Study done in elderly patients with depression have reported that complete recovery occurs in 58% of cases and 24% of cases have partial recovery with 18% registering relapses.[ 41 ] Sachdev et al .[ 185 ] studied various factors related to prognosis of depression and found that sleep-disturbances, agitation, depth of depression, age at the time of present onset, age at first onset, history over one year with no symptom-free period, sudden onset of illness, adequate premorbid personality and adequate psychogenesis are of prognostic significance.

Treatment related issues

One of the important patient characteristic which has been reported to influence treatment adherence is their attitudes and beliefs towards medication. In a recent study, Chakraborty et al .[ 186 ] reported that most of the patients value the doctor-patient relationship and their partners are also supportive regarding diagnosis and treatment of depression. However, most patients have erroneous beliefs regarding antidepressants per se which in turn influence the drug compliance.

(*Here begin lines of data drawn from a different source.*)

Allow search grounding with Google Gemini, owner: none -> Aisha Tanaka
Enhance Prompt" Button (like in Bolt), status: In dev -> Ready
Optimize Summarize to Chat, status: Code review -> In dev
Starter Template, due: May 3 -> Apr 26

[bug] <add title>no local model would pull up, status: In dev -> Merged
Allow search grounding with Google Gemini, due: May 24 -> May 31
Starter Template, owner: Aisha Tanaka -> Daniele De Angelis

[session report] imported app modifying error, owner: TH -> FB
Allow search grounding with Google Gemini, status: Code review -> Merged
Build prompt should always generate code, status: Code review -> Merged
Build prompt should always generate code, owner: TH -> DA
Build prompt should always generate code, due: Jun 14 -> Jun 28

Sethi et al .[ 187 ] proposed a prevention model for depression focusing on improving social network and educational programs, designed to educate the public with regard to the risks inherent to change of jobs, residence, pattern of living as well as how to protect against them and removal of malnutrition and infections. A recent review suggests that religiosity can be protective against depression.[ 188 ]

Conclusion and future directions

Depression is the most common psychiatric disorder reported in most of the community based studies. It is also reported as one of the most common psychiatric disorder in outpatient clinic population and in subjects seen in various medical and surgical setting. It is also reported to be the most common psychiatric disorder in elderly subjects across various settings. Studies from India have also shown that life events during the period preceding the onset of depression play a major role in depression. Studies on women have also shown the importance of identifying risk factors like interpersonal conflicts, marital disharmony and sexual coercion.

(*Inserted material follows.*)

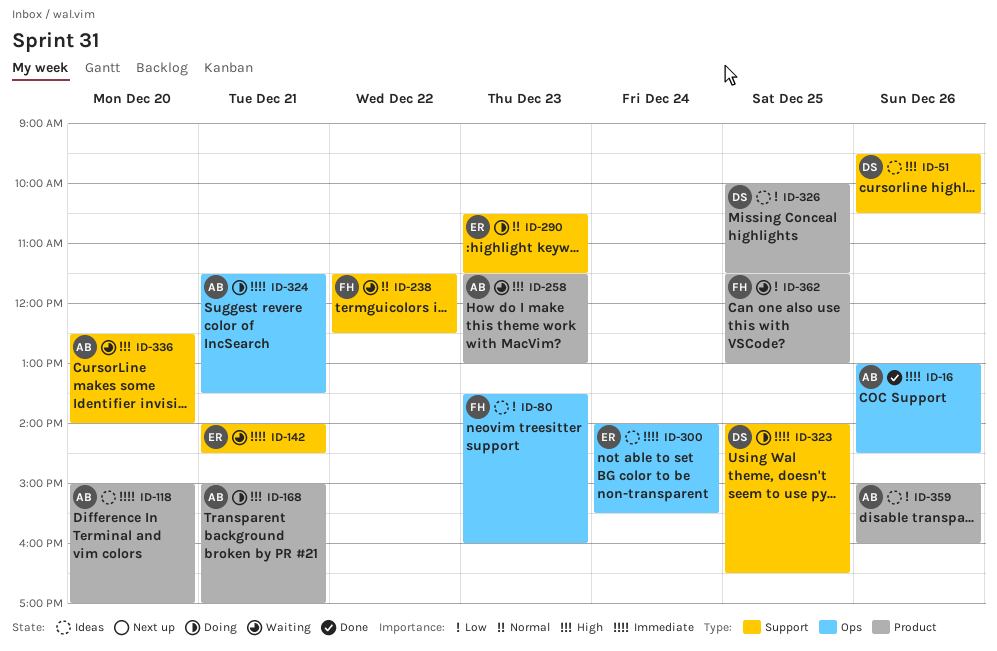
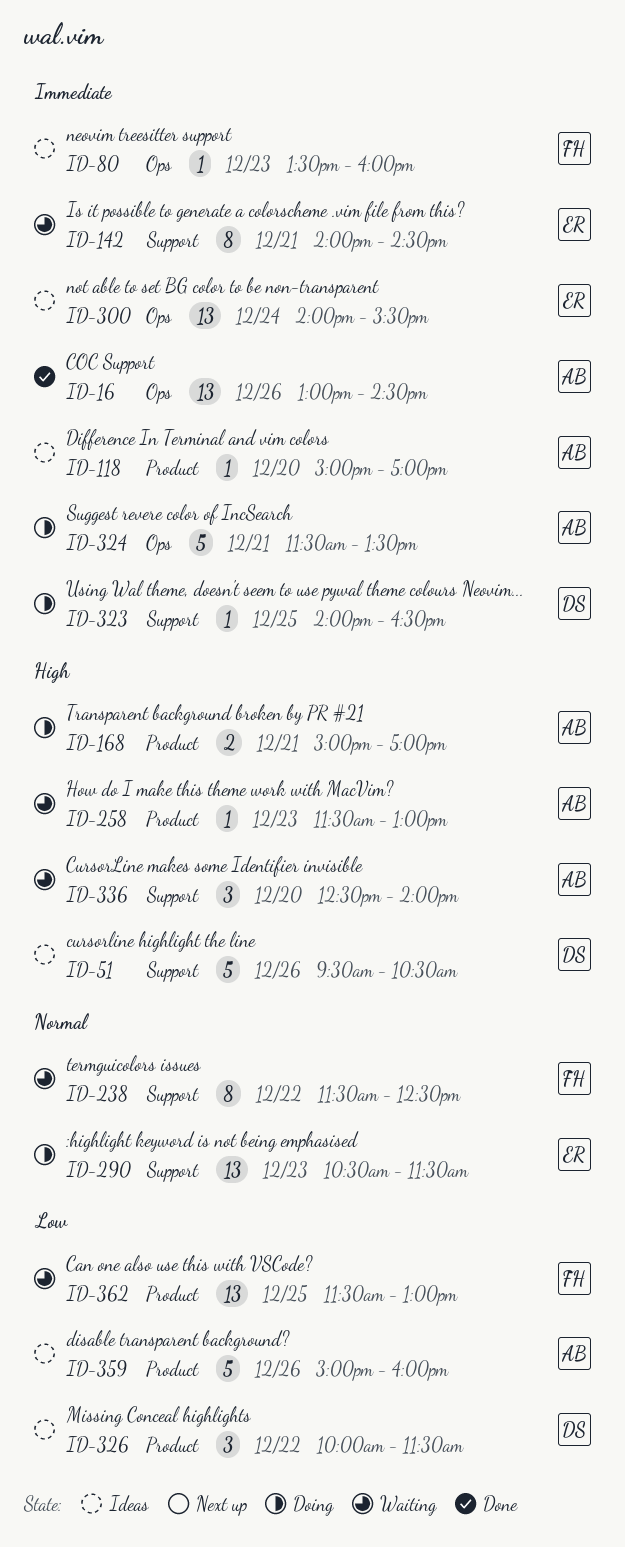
ID-80, priority: Low -> Immediate
ID-326, day: Dec 25 -> Dec 22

There is need for further study of factors like cost, attitude towards treatment, adherence, compliance and neurobiological correlates. There is also a need to study the course of depressive disorders in India so as to determine the need and duration of continuation treatment. Studies should also evaluate the cost-effective models of treatment which can be easily used in the primary care setting to effectively treat depression.

Source of Support: Nil

Conflict of Interest: None declared.